Prof.Dr. İbrahim Kaboğlu’na, Cumartesi- Pazar günü yapılacak baro seçiminde de gündeme gelecek olan genç avukatların geçim zorluğu çektiğini hatırlattım, seçilmesi halinde bu konuda neler yapacağını sordum. Kaboğlu şunları söyledi: “Genç meslektaşlar geçinemiyor, gelecekten umutları yok. Dolayısıyla Barodan da umudu kesmiş durumdalar. Bu sebeple seçimi kazandıktan sonra yapacağımız ilk iş Genç Avukatlar Meclisi kurmak olacak. Genç meslektaşları, sorunlarını barolarıyla birlikte, katılımcı bir yönetim anlayışıyla çözmeye teşvik edeceğiz. Kampanyamızı da bu hedef doğrultusunda katılımcı anlayışla yürüttük. Özellikle genç avukatlardan sorunlarını çözüm önerileriyle birlikte iletmelerini istedik. Gelen önerileri de ekibimiz titiz bir çalışmayla programımıza ekledi. Kampanya, başka adaylar ile yarışarak veya rekabet edilerek değil, hedefe odaklanılarak  yürütülüyor.”

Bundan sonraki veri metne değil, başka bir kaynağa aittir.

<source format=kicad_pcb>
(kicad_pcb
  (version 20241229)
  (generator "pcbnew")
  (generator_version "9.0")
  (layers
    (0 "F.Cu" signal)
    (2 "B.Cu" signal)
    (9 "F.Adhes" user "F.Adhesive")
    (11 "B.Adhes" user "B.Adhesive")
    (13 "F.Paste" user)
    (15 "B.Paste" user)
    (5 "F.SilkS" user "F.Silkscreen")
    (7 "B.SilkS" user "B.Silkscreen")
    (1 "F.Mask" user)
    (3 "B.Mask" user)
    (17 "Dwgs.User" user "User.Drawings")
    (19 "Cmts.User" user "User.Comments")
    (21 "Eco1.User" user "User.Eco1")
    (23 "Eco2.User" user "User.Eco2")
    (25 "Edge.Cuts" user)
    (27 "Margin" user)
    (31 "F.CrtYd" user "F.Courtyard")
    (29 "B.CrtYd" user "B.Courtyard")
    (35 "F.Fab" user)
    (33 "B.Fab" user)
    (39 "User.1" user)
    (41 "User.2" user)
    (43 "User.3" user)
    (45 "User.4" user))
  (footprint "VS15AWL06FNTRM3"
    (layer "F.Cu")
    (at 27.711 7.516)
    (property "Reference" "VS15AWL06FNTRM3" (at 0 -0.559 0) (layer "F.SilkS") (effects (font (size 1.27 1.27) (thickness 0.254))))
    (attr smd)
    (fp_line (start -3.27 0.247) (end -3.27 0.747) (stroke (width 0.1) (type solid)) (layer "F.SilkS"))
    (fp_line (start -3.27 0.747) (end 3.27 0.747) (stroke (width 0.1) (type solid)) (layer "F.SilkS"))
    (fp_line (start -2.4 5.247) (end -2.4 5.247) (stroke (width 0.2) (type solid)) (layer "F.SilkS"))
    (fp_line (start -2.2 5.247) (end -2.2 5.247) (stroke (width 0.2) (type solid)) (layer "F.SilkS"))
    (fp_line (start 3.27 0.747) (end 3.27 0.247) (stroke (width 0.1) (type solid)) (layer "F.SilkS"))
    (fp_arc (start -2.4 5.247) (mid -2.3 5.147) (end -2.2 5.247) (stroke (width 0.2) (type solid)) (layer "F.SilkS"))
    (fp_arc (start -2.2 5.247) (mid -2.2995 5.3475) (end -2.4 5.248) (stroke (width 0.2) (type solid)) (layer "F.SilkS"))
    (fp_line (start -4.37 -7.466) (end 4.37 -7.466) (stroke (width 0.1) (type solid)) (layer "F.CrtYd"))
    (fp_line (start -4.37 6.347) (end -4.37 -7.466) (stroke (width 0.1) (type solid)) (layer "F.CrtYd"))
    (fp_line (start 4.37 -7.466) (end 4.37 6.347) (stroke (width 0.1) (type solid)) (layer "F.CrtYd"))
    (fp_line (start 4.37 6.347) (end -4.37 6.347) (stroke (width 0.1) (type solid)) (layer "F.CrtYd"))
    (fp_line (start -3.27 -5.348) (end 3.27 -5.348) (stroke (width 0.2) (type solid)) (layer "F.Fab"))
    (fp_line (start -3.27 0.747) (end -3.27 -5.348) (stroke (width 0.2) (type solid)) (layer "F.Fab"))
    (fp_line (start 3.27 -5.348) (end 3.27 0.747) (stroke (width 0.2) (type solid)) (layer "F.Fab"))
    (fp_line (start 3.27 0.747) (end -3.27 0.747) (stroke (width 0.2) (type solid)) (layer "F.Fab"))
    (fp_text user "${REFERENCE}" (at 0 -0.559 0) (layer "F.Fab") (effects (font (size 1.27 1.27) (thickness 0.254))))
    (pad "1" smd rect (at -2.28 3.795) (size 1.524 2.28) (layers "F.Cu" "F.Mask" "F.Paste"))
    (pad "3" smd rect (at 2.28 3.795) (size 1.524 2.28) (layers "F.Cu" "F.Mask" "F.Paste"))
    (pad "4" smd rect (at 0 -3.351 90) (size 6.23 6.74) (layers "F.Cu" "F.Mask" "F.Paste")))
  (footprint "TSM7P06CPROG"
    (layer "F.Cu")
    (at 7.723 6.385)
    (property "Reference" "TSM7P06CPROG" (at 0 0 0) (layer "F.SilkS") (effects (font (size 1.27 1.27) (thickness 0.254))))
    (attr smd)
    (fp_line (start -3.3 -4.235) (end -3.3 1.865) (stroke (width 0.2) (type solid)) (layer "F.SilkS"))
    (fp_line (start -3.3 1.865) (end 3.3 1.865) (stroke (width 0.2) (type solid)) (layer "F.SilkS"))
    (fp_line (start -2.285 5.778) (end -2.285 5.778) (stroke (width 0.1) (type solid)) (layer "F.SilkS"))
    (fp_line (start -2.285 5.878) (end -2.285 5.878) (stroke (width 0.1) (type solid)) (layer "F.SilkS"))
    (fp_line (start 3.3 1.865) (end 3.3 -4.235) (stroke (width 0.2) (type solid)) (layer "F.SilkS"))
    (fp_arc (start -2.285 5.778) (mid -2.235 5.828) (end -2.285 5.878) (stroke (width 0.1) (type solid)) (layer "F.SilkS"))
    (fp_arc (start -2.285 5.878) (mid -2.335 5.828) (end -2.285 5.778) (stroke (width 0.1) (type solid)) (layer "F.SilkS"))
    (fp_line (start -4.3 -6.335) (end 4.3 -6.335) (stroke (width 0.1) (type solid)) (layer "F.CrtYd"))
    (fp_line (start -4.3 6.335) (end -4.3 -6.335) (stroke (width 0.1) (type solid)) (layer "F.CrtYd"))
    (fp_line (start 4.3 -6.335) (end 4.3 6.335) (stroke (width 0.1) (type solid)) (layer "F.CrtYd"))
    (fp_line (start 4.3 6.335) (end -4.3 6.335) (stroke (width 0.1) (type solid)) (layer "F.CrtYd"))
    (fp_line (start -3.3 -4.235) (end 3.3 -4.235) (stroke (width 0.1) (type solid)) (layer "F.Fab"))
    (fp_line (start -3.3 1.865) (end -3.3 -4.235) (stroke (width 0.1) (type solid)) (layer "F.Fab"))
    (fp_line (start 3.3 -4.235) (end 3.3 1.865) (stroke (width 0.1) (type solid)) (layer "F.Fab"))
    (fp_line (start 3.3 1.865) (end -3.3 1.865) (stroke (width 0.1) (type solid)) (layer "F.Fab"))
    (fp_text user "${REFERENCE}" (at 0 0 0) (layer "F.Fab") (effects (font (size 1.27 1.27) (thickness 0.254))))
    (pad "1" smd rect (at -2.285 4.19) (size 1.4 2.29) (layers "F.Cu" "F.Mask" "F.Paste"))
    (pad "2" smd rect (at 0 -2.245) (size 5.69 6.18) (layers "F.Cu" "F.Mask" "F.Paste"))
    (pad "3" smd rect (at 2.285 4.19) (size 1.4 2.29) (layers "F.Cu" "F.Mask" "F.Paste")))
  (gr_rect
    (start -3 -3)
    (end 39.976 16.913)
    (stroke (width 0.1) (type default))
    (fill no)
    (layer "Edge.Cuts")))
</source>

Can Atalay konusunda sessiz kaldılar

Avukat Can Atalay ve diğer tutuklu avukatlar konusunda İstanbul Barosu’nun genelde sessiz kaldığını öne süren Kaboğlu, açıklamasını şöyle sürdürdü: “İstanbul Barosu’nu bölme operasyonu mesleğe ve avukatların genel örgütlülüğüne çok zarar verdi. Baronun güç kaybetmesi karşısında özellikle siyasi muhalif avukatlara yönelik keyfi ve Anayasa’ya aykırı uygulamalar arttı. Can Atalay bunun en somut örneği. İstanbul Barosu hem Atalay hem de diğer tutuklu üyelerine yapılanlar karşısında maalesef genellikle sessiz kaldı. Bizim kurmayı öngördüğümüz Adil Yargılanma Hakkı Araştırma ve İhlalleri İzleme Merkezi, başta baro üyeleri gelmek üzere  sav + savunma + hüküm üçlüsünde ortaya çıkan ihlalleri izleyecek, teşhir edecek ve çözüm önerileri üretecek.”